Ad ogni modo i treni in circolazione durante il cambio orario vengono fermati nella prima stazione abilitata dove si provvede all'allineamento orario e subito dopo riprendono la corsa. A quel punto, ovviamente, il treno ha un ritardo "artificiale" di 60 minuti che normalmente recupera, per quanto possibile, grazie alle tracce spesso molto larghe che sono caratteristiche dei treni notturni, normalmente gli unici in circolazione a quell'ora.

Quando invece il passaggio avviene dall'ora legale all'ora solare tutto avviene in maniera simile.
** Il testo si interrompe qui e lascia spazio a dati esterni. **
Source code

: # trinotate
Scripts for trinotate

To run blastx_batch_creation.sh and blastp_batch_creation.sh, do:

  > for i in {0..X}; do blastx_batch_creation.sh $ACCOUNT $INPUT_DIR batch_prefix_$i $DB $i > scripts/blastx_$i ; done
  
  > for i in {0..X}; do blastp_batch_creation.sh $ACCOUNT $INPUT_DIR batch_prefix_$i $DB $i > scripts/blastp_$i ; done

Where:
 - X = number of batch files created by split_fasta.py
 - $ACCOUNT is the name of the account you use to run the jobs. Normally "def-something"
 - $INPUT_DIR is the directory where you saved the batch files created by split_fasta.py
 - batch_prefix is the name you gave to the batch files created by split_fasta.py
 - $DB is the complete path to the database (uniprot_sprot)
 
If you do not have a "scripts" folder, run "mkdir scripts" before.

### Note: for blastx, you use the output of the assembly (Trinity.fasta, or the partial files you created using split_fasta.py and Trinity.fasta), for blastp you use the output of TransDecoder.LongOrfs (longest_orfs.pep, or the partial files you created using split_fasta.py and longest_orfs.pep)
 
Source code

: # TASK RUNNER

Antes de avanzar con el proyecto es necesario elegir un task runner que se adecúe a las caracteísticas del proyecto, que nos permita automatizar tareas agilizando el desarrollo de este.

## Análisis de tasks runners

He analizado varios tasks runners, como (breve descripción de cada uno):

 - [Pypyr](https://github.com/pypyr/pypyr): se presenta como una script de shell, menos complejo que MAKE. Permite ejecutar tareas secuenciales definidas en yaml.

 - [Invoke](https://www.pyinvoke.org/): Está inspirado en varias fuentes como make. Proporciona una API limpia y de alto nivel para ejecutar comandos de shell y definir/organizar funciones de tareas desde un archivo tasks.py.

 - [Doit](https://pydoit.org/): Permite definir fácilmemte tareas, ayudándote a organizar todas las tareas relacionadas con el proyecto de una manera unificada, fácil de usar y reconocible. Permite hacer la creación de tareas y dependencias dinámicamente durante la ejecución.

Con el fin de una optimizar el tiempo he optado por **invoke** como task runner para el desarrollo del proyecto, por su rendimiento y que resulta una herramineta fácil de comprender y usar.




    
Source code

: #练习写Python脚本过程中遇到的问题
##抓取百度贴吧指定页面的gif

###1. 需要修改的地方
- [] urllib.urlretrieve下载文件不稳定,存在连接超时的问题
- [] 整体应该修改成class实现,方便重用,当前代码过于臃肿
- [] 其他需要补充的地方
Il convoglio viene fatto fermare nella prima stazione abilitata dove possibilmente siano presenti anche dei minimi servizi e lì viene fatto attendere fino al raggiungimento dell'orario di partenza "nuovo". Qualora il treno avesse accumulato ritardo, quindi, si troverebbe a ridurlo o ad annullarlo immediatamente, prima di riprendere il normale corso.